Given problem 1
How many lines of the records contain the string "italic"? Reply with the number only.

--- Begin Passage to read ---

So what exactly is the believer's relationship to Mosaic Law? In two key NT texts, the scripture says he is DEAD TO THE LAW (Romans 7:4; Galatians 2:19). In the Romans 7:1-4 passage, Paul employs the analogy of marriage to make the point. When God nailed “the body of Christ” to the cross, he nailed his sinless Son, who had completely fulfilled the Mosaic Law. The Father raised him from the dead for our justification (Romans 4:25). God imputes (reckons) to the believer the very righteousness of Jesus. He is therefore “complete in him” (Colossians 2:10). The Father made Jesus to be sin for us, who knew no sin, that we might be made the righteousness of God in him (2 Corinthians 5:21). In Paul's marriage analogy, he represents the Mosaic Law as the surviving spouse, who buried the believer. Jesus fulfilled the Law in full; he did NOT destroy it (Matthew 5:17). 

The Mosaic Law is alive and well. God reckons a believer to have DIED TO THE LAW with the death of Christ inasmuch as God reckons the believer to have DIED WITH CHRIST (Galatians 2:19-21). The believer has been “CRUCIFIED WITH CHRIST.” The other side of that crucifixion coin is “CHRIST LIVETH IN ME” as God applies the effects of both the death and resurrection of Christ to the believer. These truths are fundamental to the gospel of grace. If a man is ALIVE to Mosaic Law, he CANNOT have been crucified with Christ. He is still spiritually dead in his sins. If a man has been CRUCIFIED with Christ, he is spiritually ALIVE in Christ and DEAD to the Law. For a true believer to place himself afresh under Moasaic Law, to which he died by virtue of his death with Christ, is un-gospel-like, to say the least. The believer who has been justified by grace through faith and then seeks to be sanctified (discipled) by law is a FOOL whose mind Satan has corrupted from the simplicity that is in Christ Jesus (2 Corinthians 11:3).

--- End Passage to read ---

Given problem 2
In the passage about the believer and Mosaic Law, why does God reckon a believer to have died to the Law? Answer in one to three sentences.

--- Begin Task inputs ---

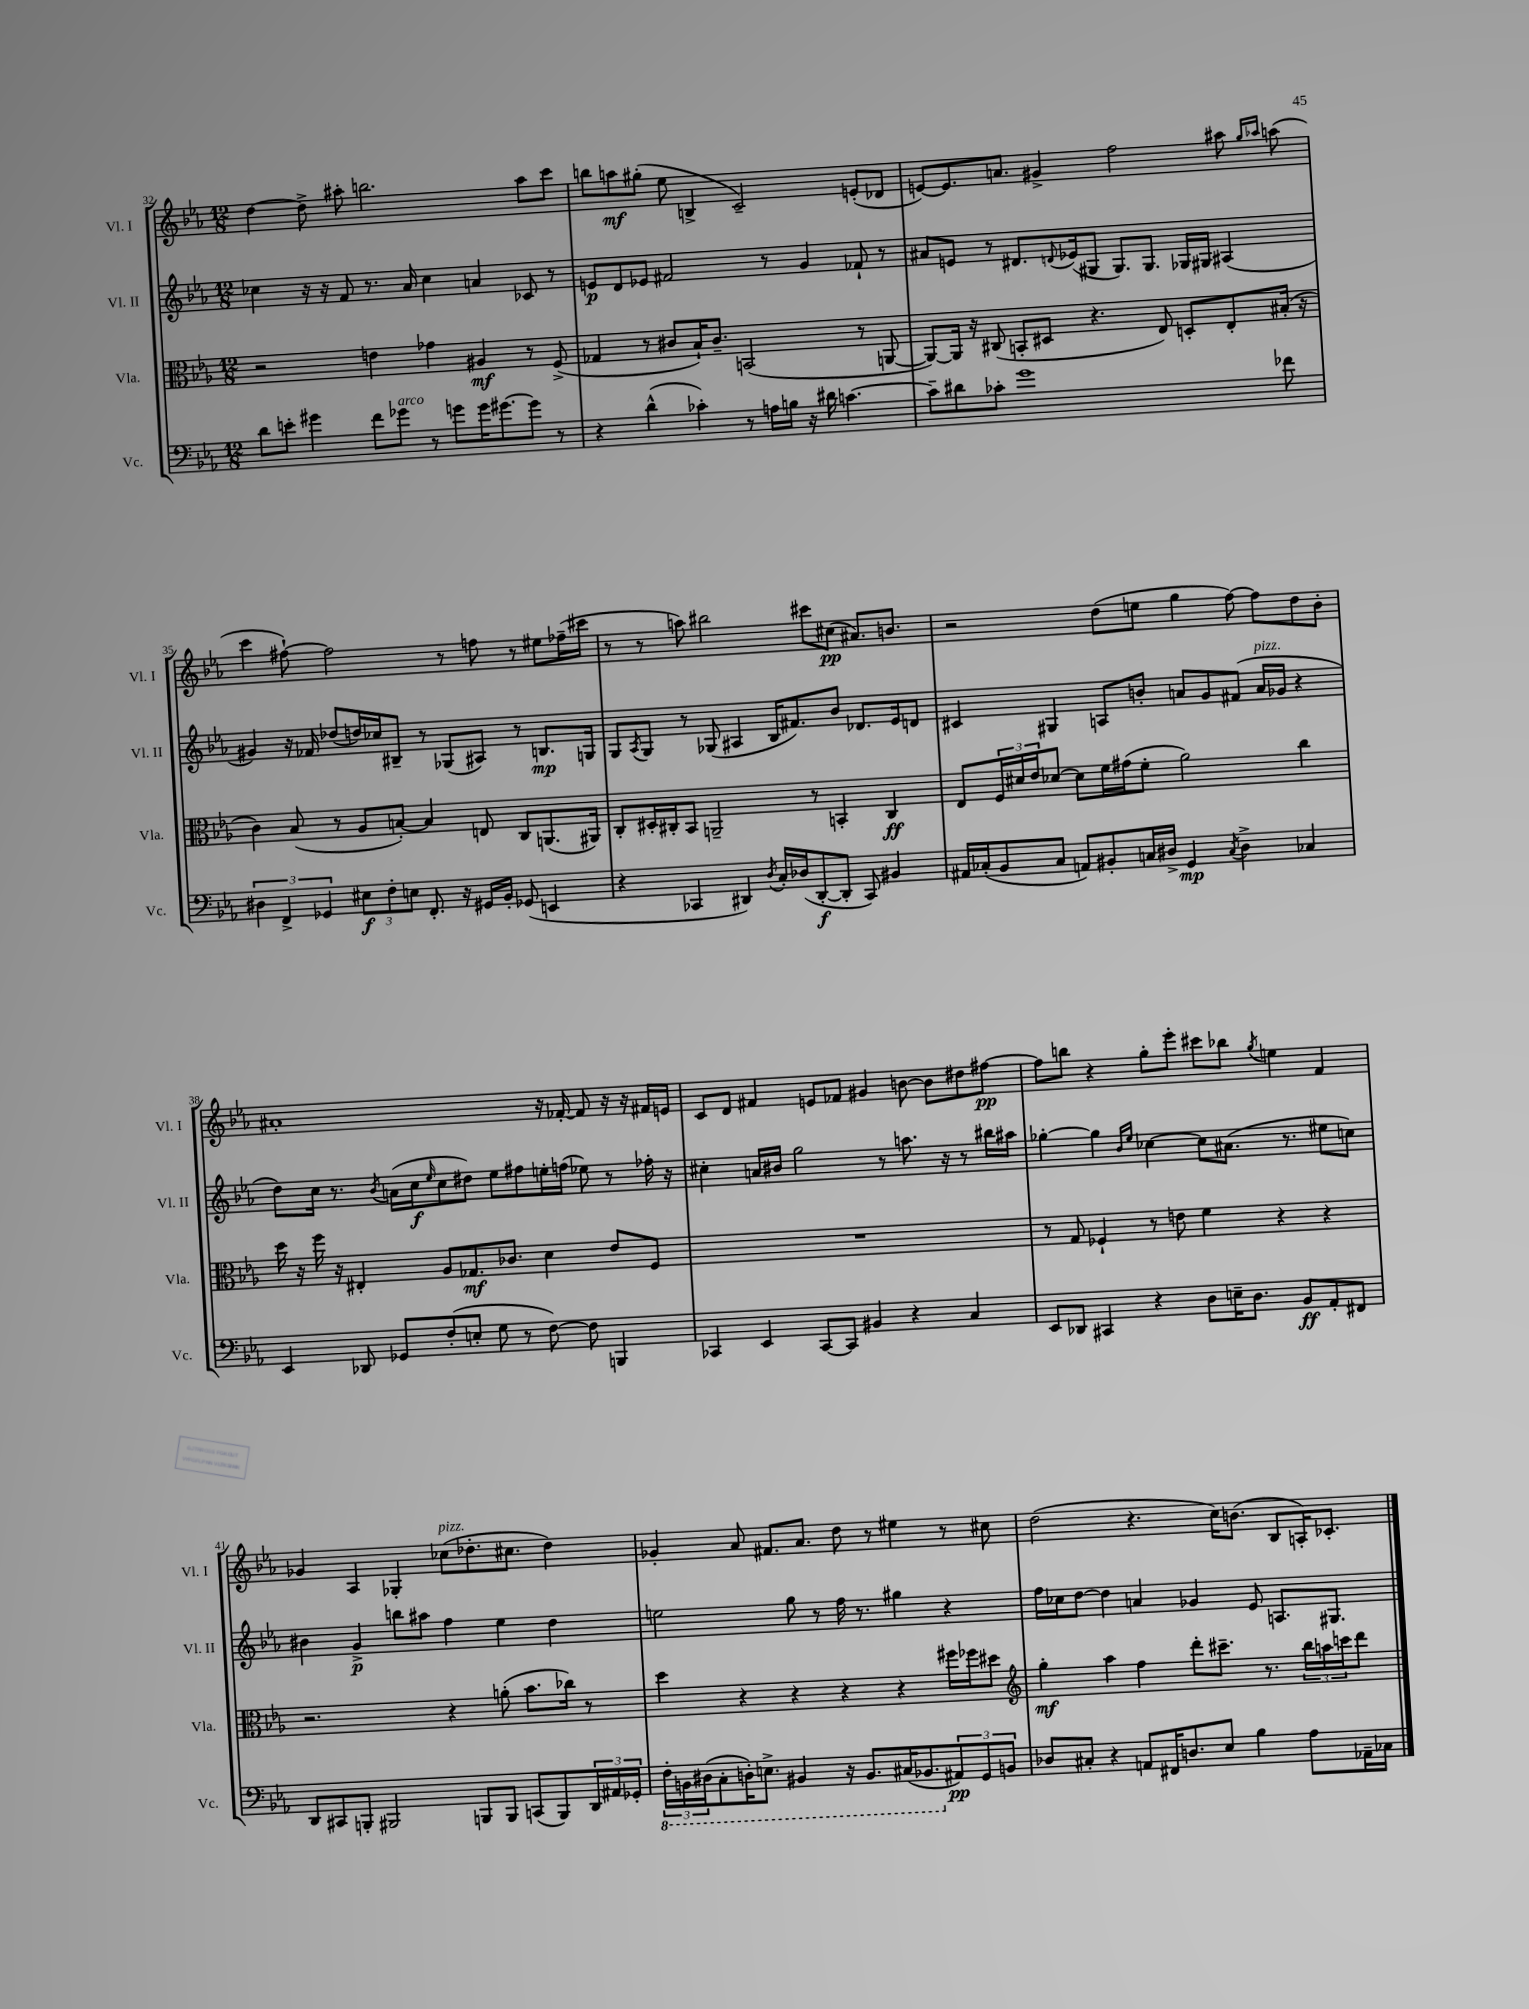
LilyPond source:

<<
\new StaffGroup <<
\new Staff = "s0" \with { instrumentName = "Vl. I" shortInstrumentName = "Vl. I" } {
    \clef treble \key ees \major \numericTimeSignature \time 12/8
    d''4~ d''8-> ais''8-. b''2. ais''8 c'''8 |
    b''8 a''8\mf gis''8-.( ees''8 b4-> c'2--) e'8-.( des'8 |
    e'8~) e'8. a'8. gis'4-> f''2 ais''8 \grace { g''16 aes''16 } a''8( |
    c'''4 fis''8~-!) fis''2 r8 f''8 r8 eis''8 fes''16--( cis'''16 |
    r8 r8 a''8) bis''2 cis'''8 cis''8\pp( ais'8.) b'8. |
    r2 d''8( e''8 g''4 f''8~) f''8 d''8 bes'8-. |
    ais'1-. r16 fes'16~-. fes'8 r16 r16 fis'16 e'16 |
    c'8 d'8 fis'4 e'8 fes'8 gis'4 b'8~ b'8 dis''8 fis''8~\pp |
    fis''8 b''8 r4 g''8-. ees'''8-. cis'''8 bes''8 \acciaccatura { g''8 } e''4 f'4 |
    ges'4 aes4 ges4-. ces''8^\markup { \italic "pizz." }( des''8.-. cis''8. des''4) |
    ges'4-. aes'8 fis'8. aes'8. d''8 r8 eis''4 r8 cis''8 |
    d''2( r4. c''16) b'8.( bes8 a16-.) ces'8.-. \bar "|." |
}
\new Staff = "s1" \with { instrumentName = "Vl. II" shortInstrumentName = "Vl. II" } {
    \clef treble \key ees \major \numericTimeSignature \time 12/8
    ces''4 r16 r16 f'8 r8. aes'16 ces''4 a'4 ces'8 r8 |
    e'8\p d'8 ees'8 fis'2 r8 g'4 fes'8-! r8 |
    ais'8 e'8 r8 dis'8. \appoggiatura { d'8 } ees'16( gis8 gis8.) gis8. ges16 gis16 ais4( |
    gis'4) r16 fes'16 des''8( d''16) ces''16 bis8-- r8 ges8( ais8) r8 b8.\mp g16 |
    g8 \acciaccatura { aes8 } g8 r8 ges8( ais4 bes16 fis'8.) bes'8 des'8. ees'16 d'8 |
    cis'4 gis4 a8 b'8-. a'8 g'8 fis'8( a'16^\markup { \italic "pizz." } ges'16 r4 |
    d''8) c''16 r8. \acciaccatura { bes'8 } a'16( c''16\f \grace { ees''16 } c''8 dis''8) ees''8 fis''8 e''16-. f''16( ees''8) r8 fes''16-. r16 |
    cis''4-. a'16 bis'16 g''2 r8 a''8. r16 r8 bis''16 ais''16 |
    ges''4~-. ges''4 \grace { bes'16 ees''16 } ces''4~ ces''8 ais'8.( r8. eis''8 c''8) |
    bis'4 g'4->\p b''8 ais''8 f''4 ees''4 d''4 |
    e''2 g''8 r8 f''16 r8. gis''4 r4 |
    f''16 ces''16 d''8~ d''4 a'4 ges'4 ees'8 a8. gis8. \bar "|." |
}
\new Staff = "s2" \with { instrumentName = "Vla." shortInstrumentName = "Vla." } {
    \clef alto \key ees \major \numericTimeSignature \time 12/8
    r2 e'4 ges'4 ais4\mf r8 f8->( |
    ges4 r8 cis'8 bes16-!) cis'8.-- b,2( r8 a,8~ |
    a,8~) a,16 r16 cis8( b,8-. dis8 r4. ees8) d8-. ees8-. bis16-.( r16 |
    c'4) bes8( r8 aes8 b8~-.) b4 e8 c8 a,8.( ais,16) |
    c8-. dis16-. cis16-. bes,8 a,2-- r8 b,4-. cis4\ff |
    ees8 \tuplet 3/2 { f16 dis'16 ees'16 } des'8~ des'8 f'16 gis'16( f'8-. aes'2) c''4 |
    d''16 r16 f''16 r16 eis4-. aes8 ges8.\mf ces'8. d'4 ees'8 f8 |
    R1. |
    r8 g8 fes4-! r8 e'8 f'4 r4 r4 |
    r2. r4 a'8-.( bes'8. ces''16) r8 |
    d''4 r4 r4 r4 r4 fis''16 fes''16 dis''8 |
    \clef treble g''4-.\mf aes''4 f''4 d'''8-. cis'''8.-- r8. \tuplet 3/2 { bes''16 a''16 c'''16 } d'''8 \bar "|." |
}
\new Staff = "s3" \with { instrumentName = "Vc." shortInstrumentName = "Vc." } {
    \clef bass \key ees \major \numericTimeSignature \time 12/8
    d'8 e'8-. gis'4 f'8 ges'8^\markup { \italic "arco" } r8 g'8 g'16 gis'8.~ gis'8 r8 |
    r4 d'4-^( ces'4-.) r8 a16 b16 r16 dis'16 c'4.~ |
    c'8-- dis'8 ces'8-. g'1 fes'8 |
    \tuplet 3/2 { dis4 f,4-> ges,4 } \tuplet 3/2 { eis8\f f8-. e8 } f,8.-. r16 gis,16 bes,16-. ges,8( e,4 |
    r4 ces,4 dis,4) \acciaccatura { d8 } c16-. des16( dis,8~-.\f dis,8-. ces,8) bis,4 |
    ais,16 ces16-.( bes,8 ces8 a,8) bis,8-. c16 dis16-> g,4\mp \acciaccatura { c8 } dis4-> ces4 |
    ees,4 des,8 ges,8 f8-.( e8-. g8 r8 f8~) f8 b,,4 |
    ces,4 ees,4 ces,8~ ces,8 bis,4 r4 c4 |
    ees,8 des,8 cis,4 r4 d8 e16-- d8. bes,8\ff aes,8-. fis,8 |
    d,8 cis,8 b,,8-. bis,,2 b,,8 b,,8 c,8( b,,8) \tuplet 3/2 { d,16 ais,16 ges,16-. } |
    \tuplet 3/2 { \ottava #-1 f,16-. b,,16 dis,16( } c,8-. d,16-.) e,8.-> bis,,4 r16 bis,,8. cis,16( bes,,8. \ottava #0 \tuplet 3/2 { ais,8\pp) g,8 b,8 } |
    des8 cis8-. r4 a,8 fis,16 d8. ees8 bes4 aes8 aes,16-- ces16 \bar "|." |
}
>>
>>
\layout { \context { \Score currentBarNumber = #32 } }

--- End Task inputs ---

Correct answer 1
3

Correct answer 2
God reckons a believer to have died to the Law with the death of Christ because he reckons the believer to have died with Christ (Galatians 2:19-21). The believer has been "crucified with Christ," and so is dead to the Law and spiritually alive in Christ.